In autumn 2014, British daily The Guardian and Sunday paper The Observer picked the top 5 music festivals in the world for winter breaks, among them Tallinn Music Week.

Tallinn Music Week facts and figures
| Edition | Year | Dates | Attendance | Total number of acts | Estonian acts | Artist award |
|---|---|---|---|---|---|---|
| 1 | 2009 | 26–29 March | 4000 | 67 | 65 | Skype Award: Popidiot |
| 2 | 2010 | 25–27 March | 6000 | 70 | 68 | Skype Award: Iiris |
| 3 | 2011 | 24–26 March | 7600 | 147 | 123 | Skype Award: Ewert and the Two Dragons |
| 4 | 2012 | 29–31 March | 11 200 | 183 | 150 | Skype Award: Talbot |
| 5 | 2013 | 4–6 April | 17 038 | 233 | 123 | Skype Award: Elephants from Neptune |
| 6 | 2014 | 27–29 March | 22 900 | 227 | 149 | Skype Award: Odd Hugo |
| 7 | 2015 | 25–29 March | 24 050 | 206 | 121 | Wire Prize: Maarja Nuut |
| 8 | 2016 | 28 March–3 April | 34 670 | 240 | 116 | Telliskivi Creative City Award: I Wear*Experiment |
| 9 | 2017 | 27 March–2 April | 36 823 | 250 | 114 | Telia & Telliskivi Creative City Award: Mart Avi, Erki Pärnoja, NOËP |
| 10 | 2018 | 2–8 April | 34 170 | 262 | 127 | Telia & Telliskivi Creative City Award: Mart Avi, Mari Kalkun, Holy Motors |
| 11 | 2019 | 25–31 March | 22 587 | 170 | 70 | N/A |
| 12 | 2020 | 27–30 August (planned for 25–28 March, rescheduled due to COVID-19 pandemic) | 20 233 | 140 | >100 |  |
| 13 | 2021 | 29 September–3 October | 17 325 | 177 | 103 |  |
| 14 | 2022 | 4–8 May | TBA | TBA | TBA |  |

== Media coverage ==
In 2014, British quality daily The Guardian picked the Top 10 music festivals for winter breaks and Tallinn Music Week was among them. “Tallinn is known for its art-nouveau architecture, free public transport – and its ability to attract stag and hen parties. It's also becoming increasingly relevant for the music it serves up, especially at this developing annual event." the paper said.

In 2014, Experty.by's Źmicier Biezkaravajny via Belorusy i rynok said, “The Tallinn one is attractive primarily because it is one of the highest-rated but at the same time affordable events in terms of opportunities for a little-known artist to demonstrate its work to a foreign listener.”

What you will do
Rewrite the Tallinn Music Week text starting with "In autumn 2014, British" and going on through "Tallinn Music Week.", swapping "autumn" for "spring".

Source data
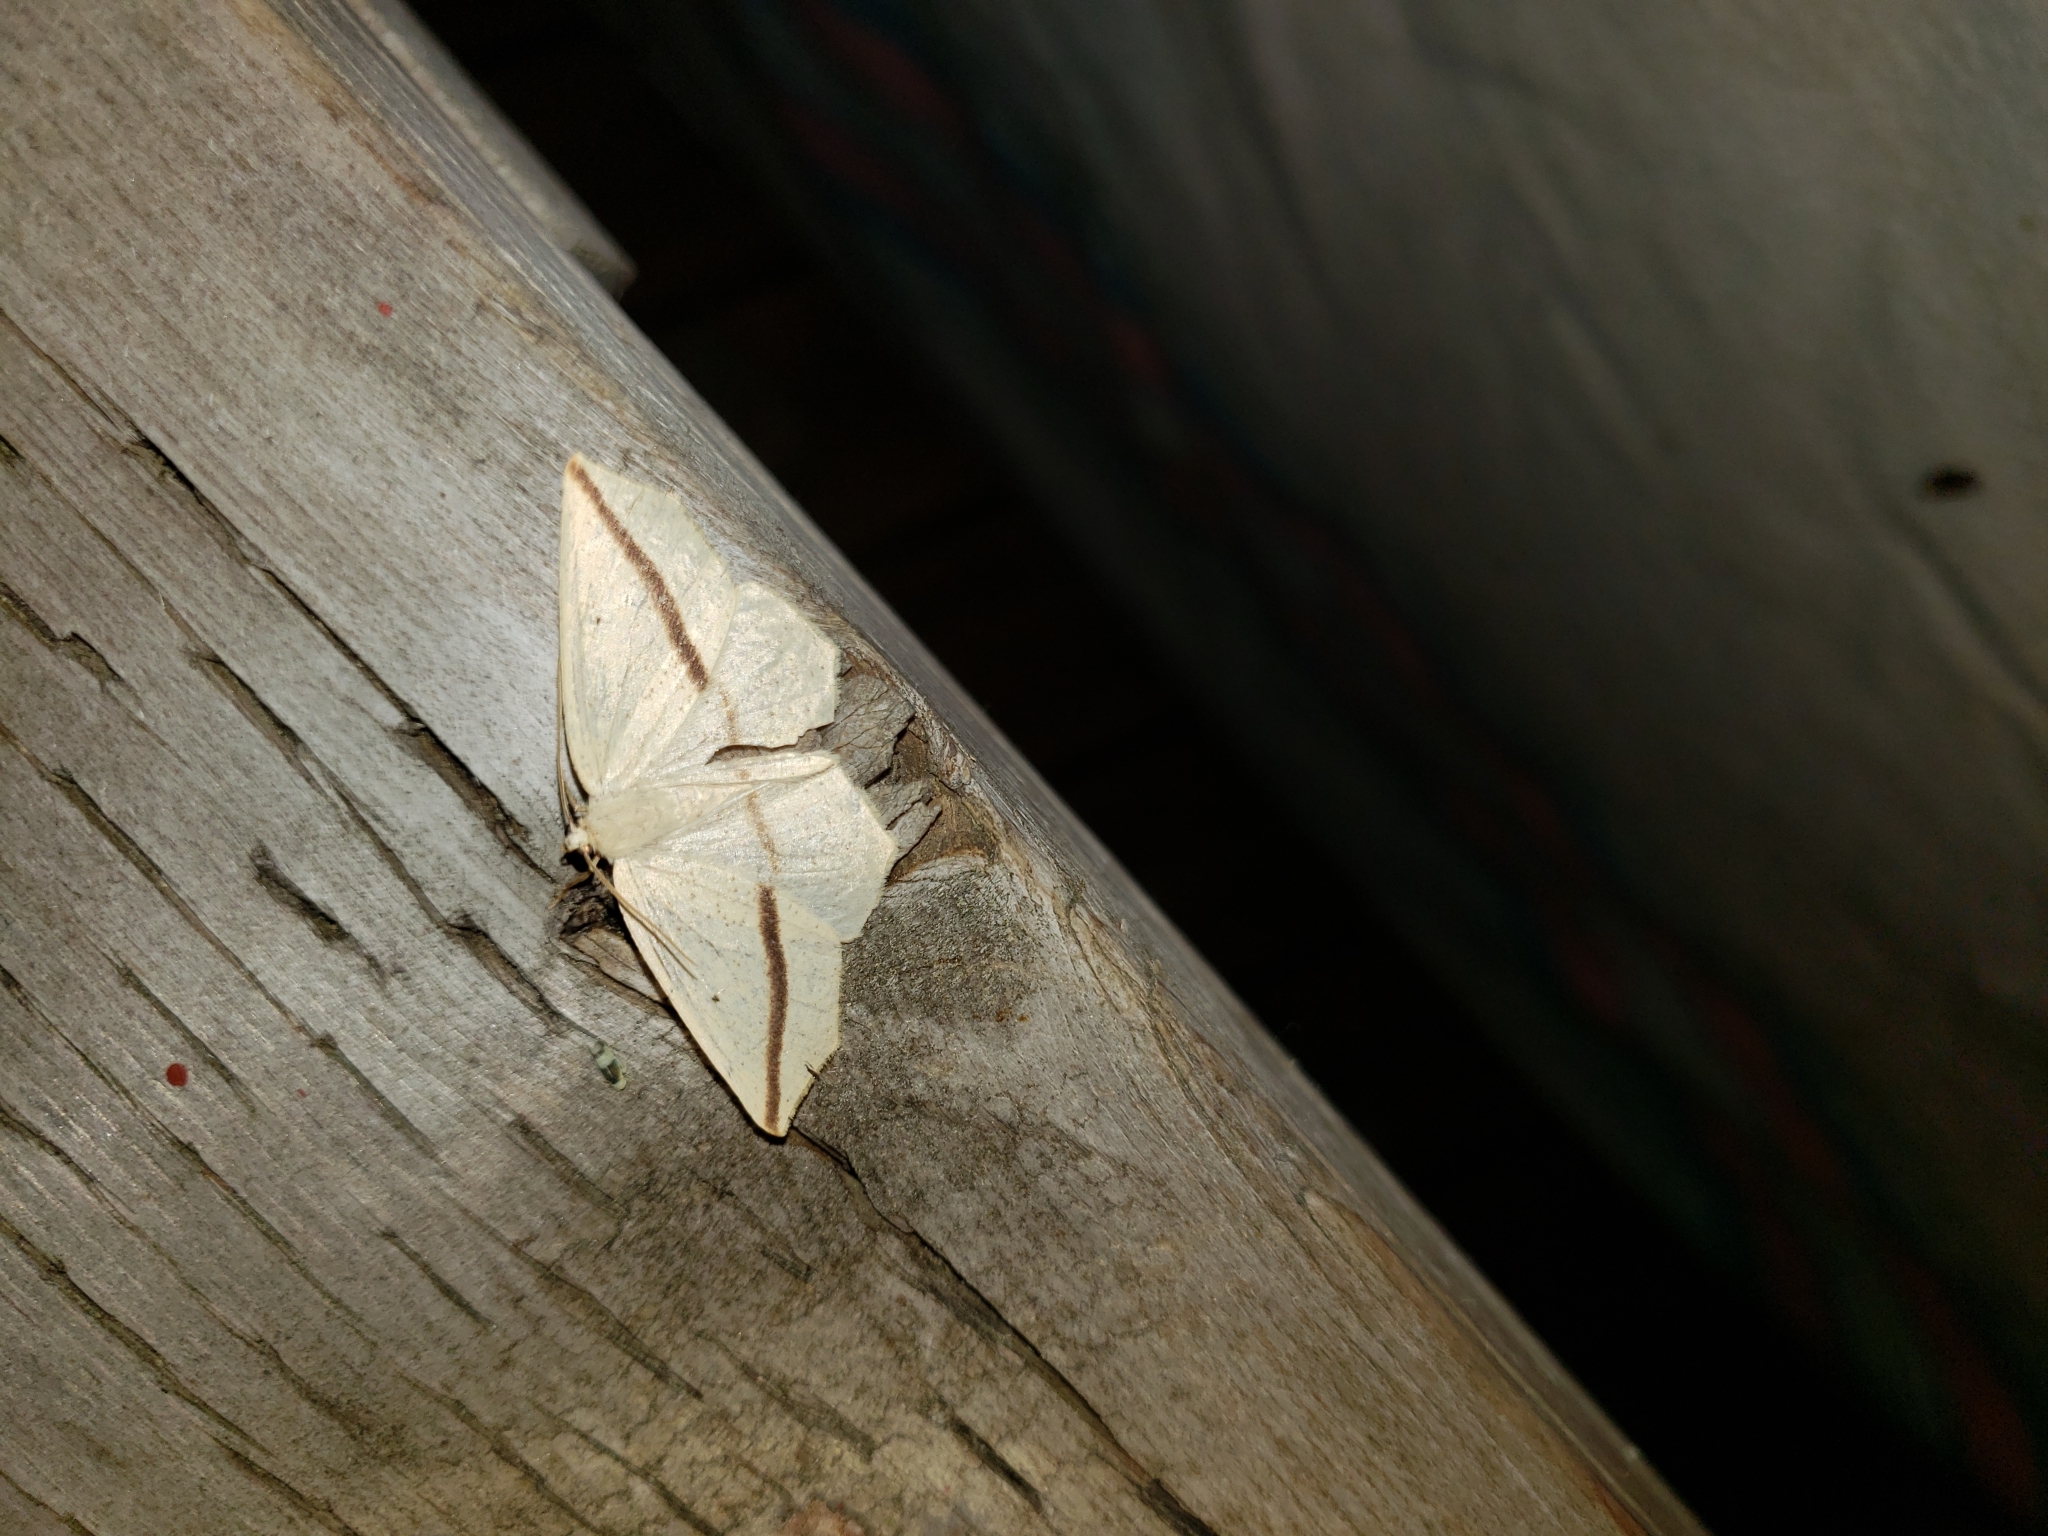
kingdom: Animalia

Result of the exercise
In spring 2014, British daily The Guardian and Sunday paper The Observer picked the top 5 music festivals in the world for winter breaks, among them Tallinn Music Week.